NBC DFW posted a “tweet” to the social media site Twitter stating: “Plain Clothes Man at #Ebola Scene Perplexes Viewers,” followed by a link to the footage. Upon watching the clip, many other Twitter users began to re-tweet the link, sparking massive outrage over a crisis that is continuing to escalate due to failed protocols and careless bungling by health authorities.
“The unidentified man stood very near another hazmat-suited worker and then took what appeared to be a container from one of the suited workers,” explains NBC DFW. “He placed it on the steps to the jet and walked out of view.”
“He then reappeared as one of the PPE-suited [Personal Protective Equipment] workers came off the plane with red hazmat bags. He took what appeared to be a not-yet-used red bag from the worker in protective gear, then handed it to the workers as they bagged up items from the ambulance ride.”
The presence of the plainclothes man was not an accident, according to Phoenix Air. It is part of the standard protocol, stated a Phoenix Air spokesman, to have one unsuited person present to give instructions and guide the other hazmat workers as they perform their duties.

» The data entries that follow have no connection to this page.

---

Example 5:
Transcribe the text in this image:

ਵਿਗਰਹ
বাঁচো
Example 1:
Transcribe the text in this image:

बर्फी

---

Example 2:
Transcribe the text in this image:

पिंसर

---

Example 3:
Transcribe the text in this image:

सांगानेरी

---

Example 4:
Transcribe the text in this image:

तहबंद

“Our medical professionals in the biohazard suits have limited vision and mobility and it is the protocol supervisor’s job to watch each person carefully and give them verbal directions to ensure no close contact protocols are violated,” the spokesman stated to ABC News.
“There is absolutely no problem with this and in fact ensures an even higher level of safety for all involved.”

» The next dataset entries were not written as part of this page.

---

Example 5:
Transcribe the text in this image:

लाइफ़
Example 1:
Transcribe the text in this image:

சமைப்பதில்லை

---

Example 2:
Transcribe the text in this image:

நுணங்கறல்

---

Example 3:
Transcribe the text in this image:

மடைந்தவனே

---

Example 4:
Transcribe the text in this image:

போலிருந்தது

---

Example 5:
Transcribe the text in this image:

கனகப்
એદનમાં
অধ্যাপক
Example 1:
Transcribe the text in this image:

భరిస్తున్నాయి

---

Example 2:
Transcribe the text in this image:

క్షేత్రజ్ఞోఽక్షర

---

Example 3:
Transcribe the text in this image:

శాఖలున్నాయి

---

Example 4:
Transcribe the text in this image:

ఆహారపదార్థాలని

Adding to this, the airline claims that, if everyone was forced to wear hazmat suits, it would be difficult to see and hear what is going on in the midst of a transport. The man, says Phoenix Air, had been trained in how to keep a safe distance from the patient and was somehow protected from all the others during flight, though the logic of this seem to leave more questions than answers.
“She’s in a bubble,” reassured Dallas County Judge Clay Jenkins, as quoted by MyFoxCarolinas.com, concerning Amber Vinson, the patient being transported to Atlanta.

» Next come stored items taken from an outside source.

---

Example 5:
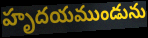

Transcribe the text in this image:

హృదయముండును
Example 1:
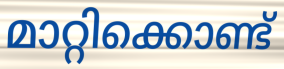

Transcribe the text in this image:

മാറ്റിക്കൊണ്ട്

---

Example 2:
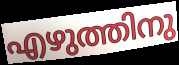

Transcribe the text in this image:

എഴുത്തിനു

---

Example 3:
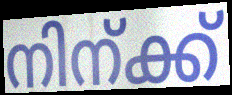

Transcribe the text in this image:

നിന്ക്ക്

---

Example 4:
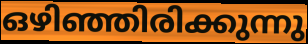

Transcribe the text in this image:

ഒഴിഞ്ഞിരിക്കുന്നു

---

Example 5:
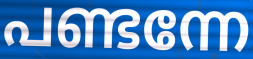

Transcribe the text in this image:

പണ്ടന്നേ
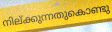
നില്ക്കുന്നതുകൊണ്ടു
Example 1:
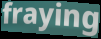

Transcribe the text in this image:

fraying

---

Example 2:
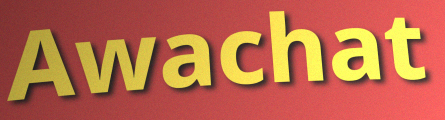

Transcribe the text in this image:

“They’re in a bubble to put her in a bubble and then they stay in their bubbles in case they have to work on her bubble. Who that guy is and what he’s doing, I’m assuming he’s well away from the action.”
However, the possibility of contamination from the outside of the others’ hazmat suits as they entered the plane was not addressed by the judge, nor by Phoenix Air or anyone else. It is still possible that the plainclothes man may have encountered fluid or other contaminants while entering the plane and during flight, despite the use of protective “bubbles.”